List every line below containing "down".

-- -- --

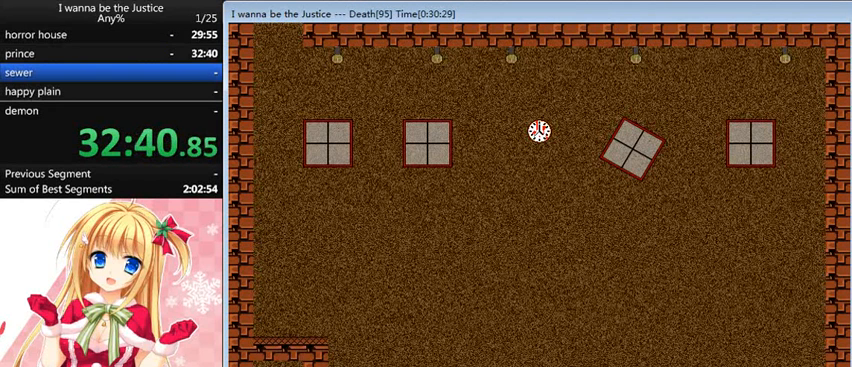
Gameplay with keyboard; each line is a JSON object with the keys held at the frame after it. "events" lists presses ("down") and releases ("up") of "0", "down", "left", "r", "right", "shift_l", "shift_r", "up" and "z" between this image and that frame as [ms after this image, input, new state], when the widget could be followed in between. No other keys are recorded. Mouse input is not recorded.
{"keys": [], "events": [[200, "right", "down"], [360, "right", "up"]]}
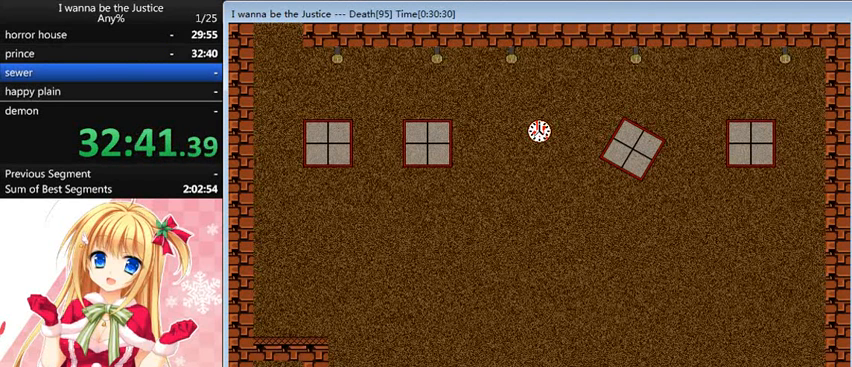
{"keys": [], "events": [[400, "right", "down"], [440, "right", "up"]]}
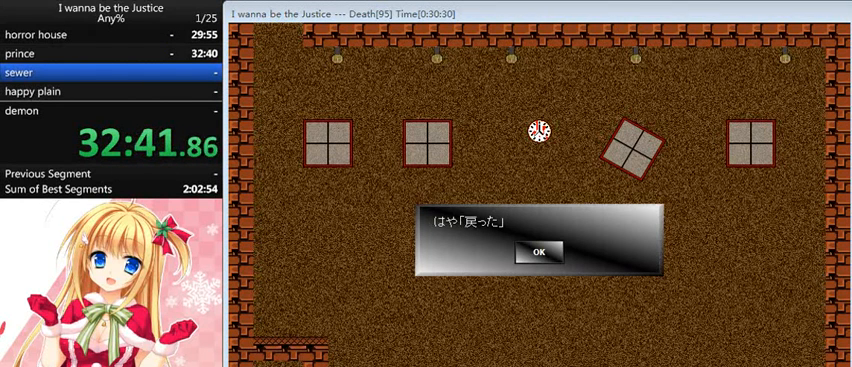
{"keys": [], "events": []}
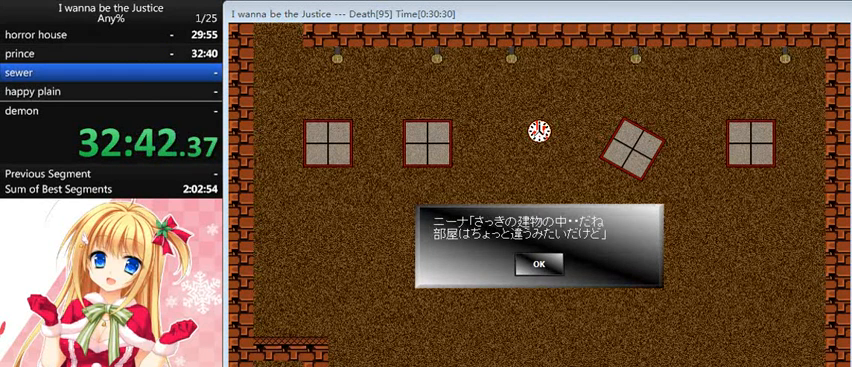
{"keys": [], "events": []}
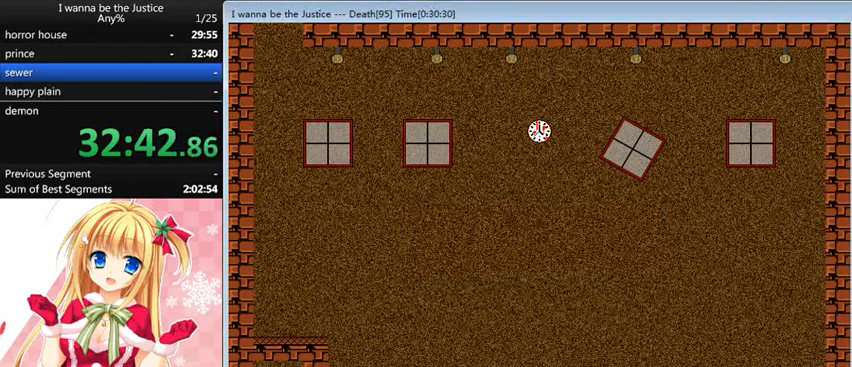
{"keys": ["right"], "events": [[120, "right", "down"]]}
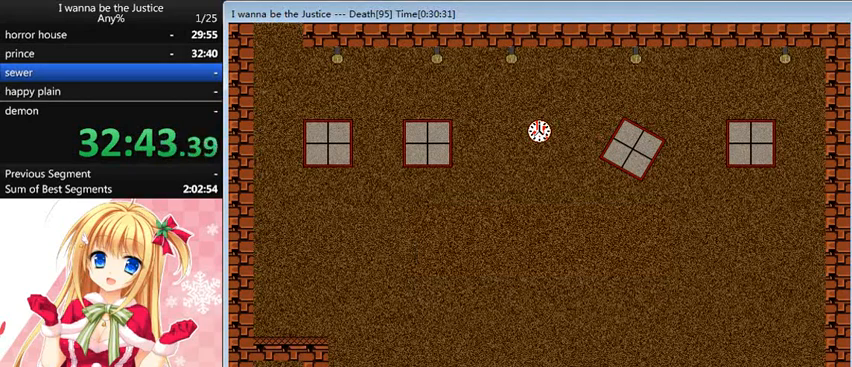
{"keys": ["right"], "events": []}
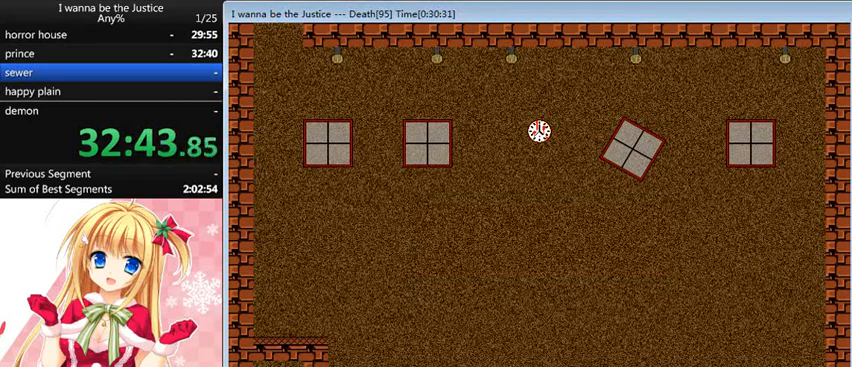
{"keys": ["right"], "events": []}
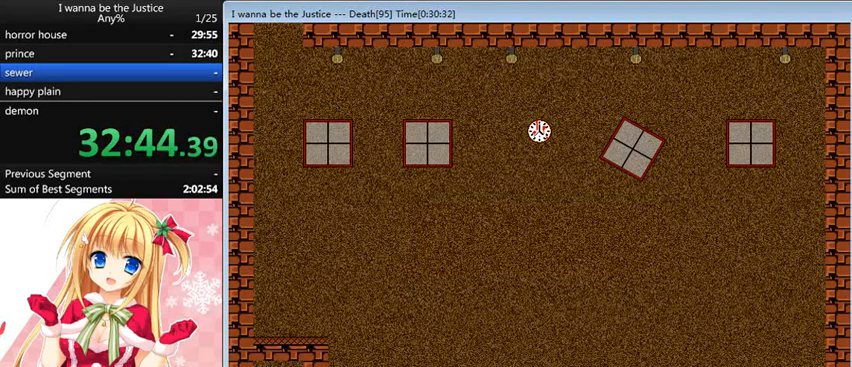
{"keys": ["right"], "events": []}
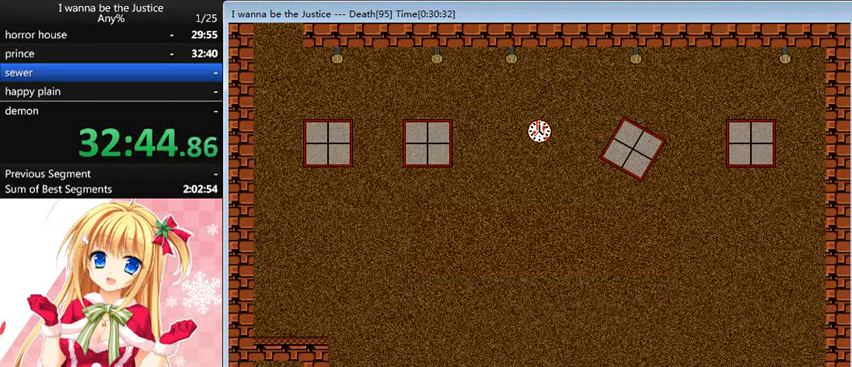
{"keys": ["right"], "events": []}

-- -- --

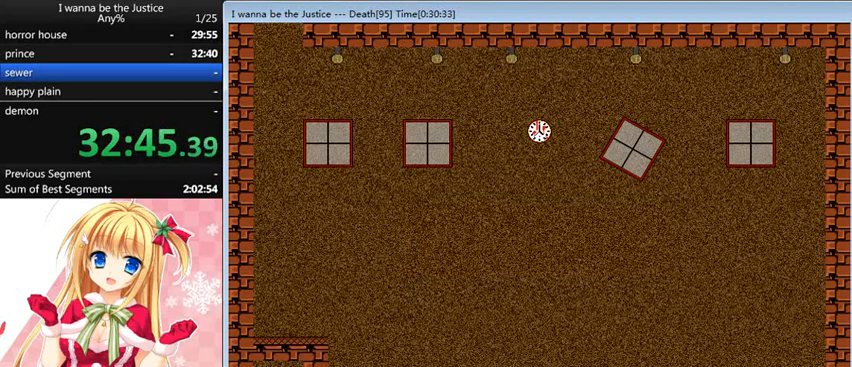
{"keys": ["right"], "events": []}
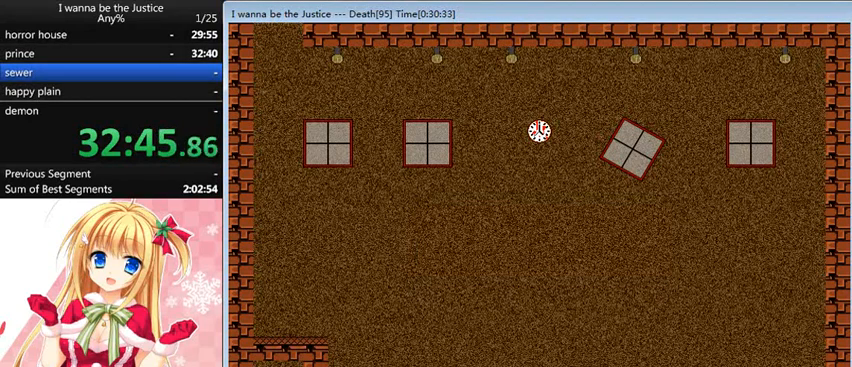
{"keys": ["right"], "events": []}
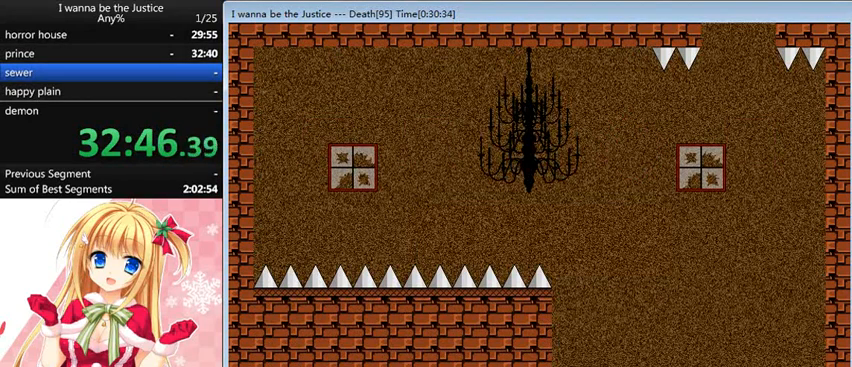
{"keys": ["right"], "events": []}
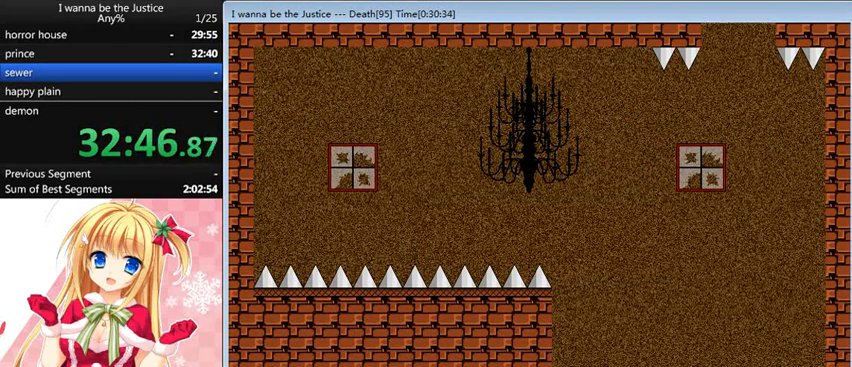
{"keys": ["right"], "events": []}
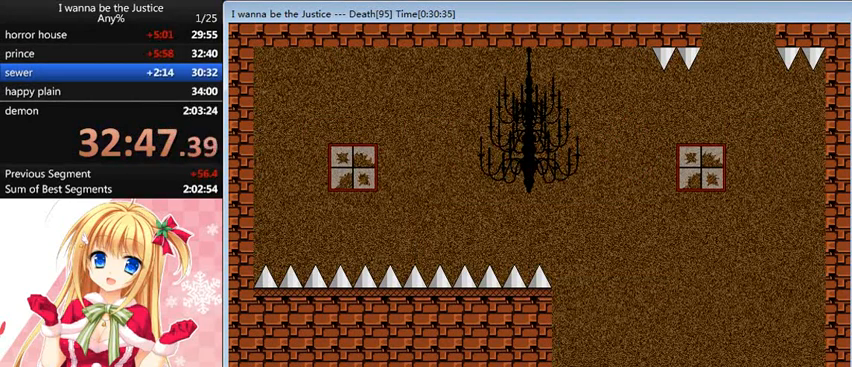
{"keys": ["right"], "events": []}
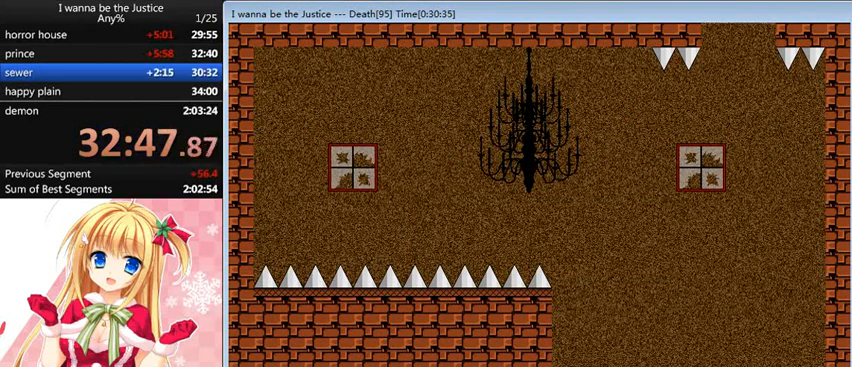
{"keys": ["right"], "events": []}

-- -- --

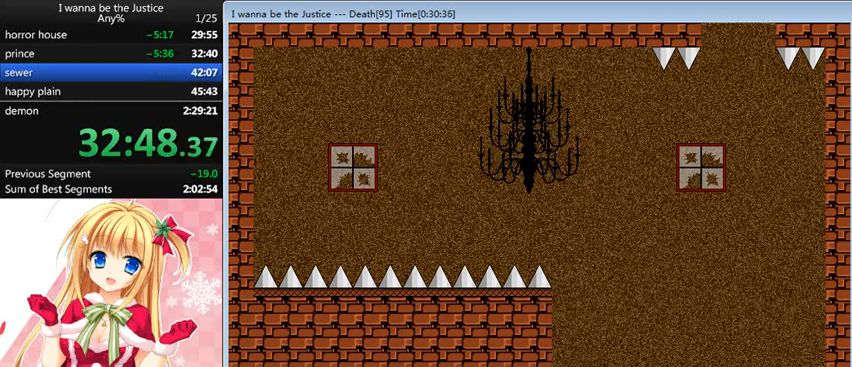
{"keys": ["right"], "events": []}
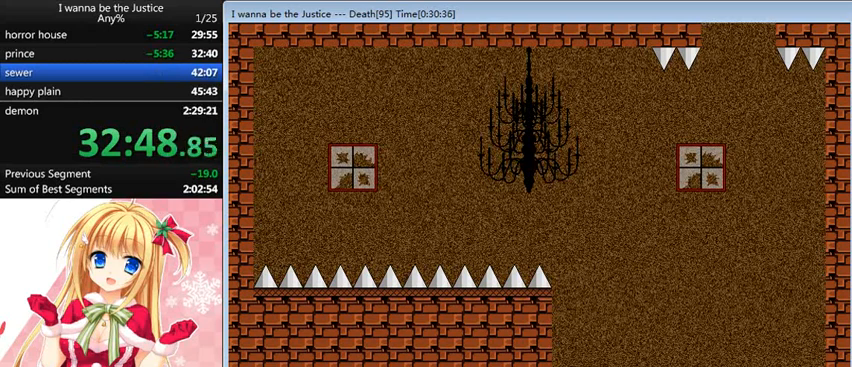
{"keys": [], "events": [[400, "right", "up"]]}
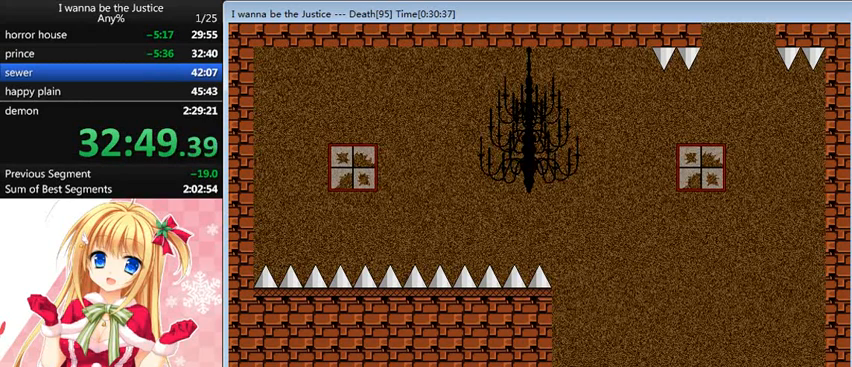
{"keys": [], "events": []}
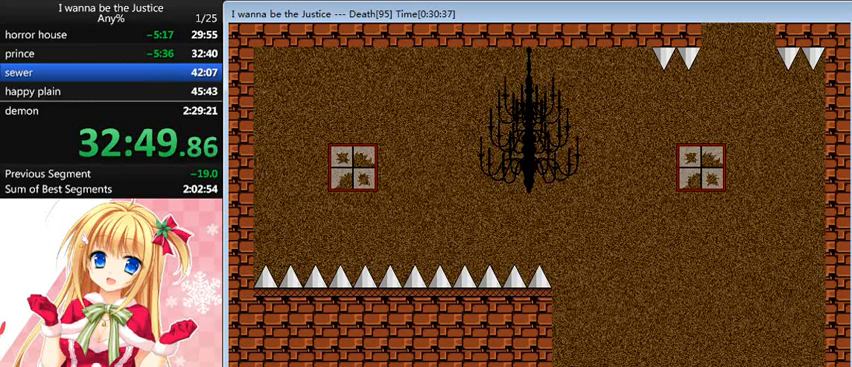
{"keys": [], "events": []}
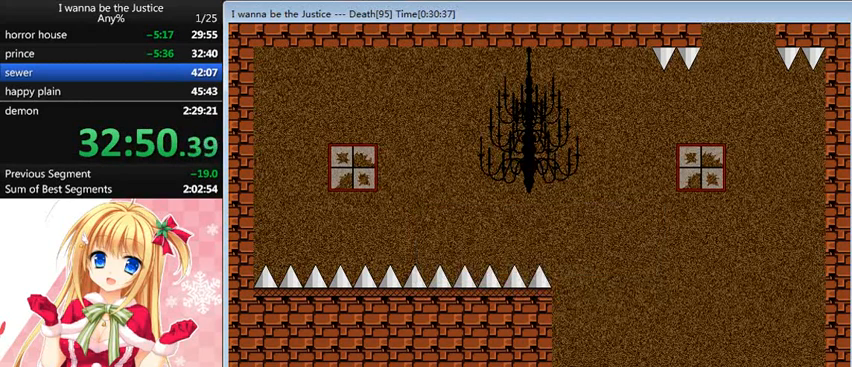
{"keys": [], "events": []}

-- -- --

Task result →
Gameplay with keyboard; each line is a JSON object with the keys held at the frame after it. "events" lists presses ("down") and releases ("up") of "0", "down", "left", "r", "right", "shift_l", "shift_r", "up" and "z" between this image and that frame as [ms after this image, input, new state], when the widget could be followed in between. No other keys are recorded. Mouse input is not recorded.
{"keys": [], "events": [[200, "right", "down"], [360, "right", "up"]]}
{"keys": [], "events": [[400, "right", "down"], [440, "right", "up"]]}
{"keys": ["right"], "events": [[120, "right", "down"]]}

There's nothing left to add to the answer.